Im Gegensatz zu vielen anderen Gewächsen haben Kamelien ein anschmiegsames Wurzelwerk, das zudem recht empfindlich ist. Zwar schätzen sie Substrate mit guten Wasserspeichereigenschaften, neigen aber bei Staunässe rasch zu Wurzelfäule.

Was ist Wurzelfäule?

Staut sich Feuchtigkeit im Substrat, beginnen die Speicherorgane der Pflanze zu faulen und können kein Wasser mehr an die oberen Pflanzenteile weiterleiten.

Ursache hierfür können sein:

  • Zu häufiges Gießen, das bei fehlender Drainage zu Staunässe führt.
  • Pilze, welche die Wurzeln der Kamelie befallen.
  • Bakterien, die sich im Wurzelwerk breit machen.

Wurzelfäule lässt sich an nachfolgenden Symptomen erkennen:

  • Einzelne Triebe der Japanischen Rose beginnen zu welken.
  • Durch den entstehenden Nährstoffmangel verfärbt sich das Laub hellgrün oder gelb.
  • Durch die faulenden Wurzeln verliert die Pflanze an Standfestigkeit.
  • Ziehen Sie die Kamelie aus dem Topf, sind die Wurzeln dunkelbraun gefärbt und fühlen sich matschig weich an.

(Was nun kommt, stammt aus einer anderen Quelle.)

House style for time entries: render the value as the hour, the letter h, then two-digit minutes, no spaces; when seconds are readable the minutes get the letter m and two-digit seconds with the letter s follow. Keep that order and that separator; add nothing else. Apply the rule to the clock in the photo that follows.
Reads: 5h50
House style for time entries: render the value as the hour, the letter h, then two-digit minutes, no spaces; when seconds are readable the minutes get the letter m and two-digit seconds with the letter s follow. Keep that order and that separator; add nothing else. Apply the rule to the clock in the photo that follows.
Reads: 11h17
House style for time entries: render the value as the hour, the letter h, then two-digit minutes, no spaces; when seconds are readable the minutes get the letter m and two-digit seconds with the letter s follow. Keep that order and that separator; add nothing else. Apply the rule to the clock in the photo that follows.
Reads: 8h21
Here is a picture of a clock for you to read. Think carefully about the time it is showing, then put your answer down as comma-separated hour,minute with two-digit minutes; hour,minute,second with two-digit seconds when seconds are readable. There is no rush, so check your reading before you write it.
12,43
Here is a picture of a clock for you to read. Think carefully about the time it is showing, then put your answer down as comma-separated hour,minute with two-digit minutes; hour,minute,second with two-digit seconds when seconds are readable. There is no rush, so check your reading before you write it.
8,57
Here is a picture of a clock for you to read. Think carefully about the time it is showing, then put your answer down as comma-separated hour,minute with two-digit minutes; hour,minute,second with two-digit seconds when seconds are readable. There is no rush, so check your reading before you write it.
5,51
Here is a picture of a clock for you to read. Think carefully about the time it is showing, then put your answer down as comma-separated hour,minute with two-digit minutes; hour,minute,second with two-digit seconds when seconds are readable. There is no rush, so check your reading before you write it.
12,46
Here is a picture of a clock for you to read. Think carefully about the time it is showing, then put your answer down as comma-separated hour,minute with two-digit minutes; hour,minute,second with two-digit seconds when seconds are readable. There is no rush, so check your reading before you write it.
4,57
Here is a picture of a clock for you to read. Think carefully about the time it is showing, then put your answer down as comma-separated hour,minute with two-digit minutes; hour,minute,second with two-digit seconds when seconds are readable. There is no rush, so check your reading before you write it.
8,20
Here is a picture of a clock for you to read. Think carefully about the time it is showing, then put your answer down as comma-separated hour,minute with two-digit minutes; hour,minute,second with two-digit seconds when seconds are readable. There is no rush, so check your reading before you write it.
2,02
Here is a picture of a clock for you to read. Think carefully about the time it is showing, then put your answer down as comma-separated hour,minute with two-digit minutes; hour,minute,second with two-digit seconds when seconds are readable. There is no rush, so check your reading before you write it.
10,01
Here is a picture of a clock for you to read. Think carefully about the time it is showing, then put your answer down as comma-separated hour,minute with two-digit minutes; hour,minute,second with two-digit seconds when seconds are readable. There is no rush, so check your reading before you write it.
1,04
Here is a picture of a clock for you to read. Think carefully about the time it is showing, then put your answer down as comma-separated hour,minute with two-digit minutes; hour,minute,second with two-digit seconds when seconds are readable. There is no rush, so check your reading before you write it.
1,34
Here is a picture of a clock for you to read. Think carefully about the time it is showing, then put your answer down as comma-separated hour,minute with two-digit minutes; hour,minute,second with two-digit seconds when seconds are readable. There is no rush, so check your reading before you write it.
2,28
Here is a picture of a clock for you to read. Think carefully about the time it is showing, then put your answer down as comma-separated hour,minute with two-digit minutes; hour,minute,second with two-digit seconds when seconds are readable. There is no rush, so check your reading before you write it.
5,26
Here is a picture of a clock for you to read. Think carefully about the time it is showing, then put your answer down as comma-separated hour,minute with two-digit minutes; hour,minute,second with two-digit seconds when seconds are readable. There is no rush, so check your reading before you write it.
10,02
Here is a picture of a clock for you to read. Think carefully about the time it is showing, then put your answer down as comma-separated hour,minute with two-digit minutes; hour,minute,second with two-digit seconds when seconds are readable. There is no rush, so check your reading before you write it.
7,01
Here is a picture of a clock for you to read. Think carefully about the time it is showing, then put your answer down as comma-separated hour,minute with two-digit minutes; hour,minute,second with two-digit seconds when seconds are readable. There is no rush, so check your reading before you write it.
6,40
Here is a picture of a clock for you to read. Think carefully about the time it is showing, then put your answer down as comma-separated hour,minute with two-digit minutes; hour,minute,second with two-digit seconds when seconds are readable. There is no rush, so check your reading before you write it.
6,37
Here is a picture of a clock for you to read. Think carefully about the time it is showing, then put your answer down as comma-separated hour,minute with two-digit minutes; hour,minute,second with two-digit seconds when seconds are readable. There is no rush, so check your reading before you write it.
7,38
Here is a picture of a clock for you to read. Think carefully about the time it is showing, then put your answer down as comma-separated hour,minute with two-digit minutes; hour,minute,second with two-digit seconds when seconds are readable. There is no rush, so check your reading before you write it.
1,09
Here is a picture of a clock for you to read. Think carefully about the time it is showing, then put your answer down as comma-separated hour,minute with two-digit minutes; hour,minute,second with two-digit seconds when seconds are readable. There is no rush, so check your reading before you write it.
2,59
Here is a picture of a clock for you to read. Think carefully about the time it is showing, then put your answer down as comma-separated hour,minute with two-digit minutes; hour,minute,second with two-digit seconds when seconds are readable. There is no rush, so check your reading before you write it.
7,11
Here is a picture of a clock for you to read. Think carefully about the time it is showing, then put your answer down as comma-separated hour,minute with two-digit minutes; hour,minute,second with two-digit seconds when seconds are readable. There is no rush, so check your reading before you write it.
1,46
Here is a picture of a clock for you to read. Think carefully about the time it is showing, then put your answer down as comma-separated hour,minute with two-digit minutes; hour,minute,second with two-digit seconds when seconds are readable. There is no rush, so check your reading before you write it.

Zudem steigt ein unangenehmer Geruch aus dem Wurzelwerk auf.

Das richtige Kameliensubstrat sorgt für gesunde Wurzeln

Um die besonderen Ansprüche von Kamelien zu decken empfiehlt es sich, die Pflanzen in Rhododendron-Erde zu setzen. Diese ist kalkarm, humusreich, gut durchlässig und der pH-Wert bewegt sich im sauren Bereich.

Alternativ können Sie das Substrat aus:

  • 1 Teil Kokosfasern,
  • 1 Teil Rindenkompost,
  • 1 Teil Perlit
  • 3 Teilen Blumenerde

selbst anmischen.

Bohren Sie einige zusätzliche Löcher in das Pflanzgefäß, decken Sie diese mit Tonscherben ab und füllen Sie eine Schicht Tongranulat in das Gefäß.

Für Durchlässigkeit der Erde im Freiland sollten Sie den Mutterboden mit einem Teil Bausand oder Lavasplit vermengen. Eine Drainageschicht aus Kies sorgt auch an regenreichen Tagen für guten Wasserablauf und somit gesunde Wurzeln.

Tipp

Anders als bei vielen Pflanzen sollten Sie das zwischen den empfindlichen Wurzeln sitzende Substrat nicht auflockern. Topfen Sie die Kamelie nicht zu tief ein. Die Japanische Rose mag es, wenn das Wurzelwerk noch ein wenig aus der Erde schaut.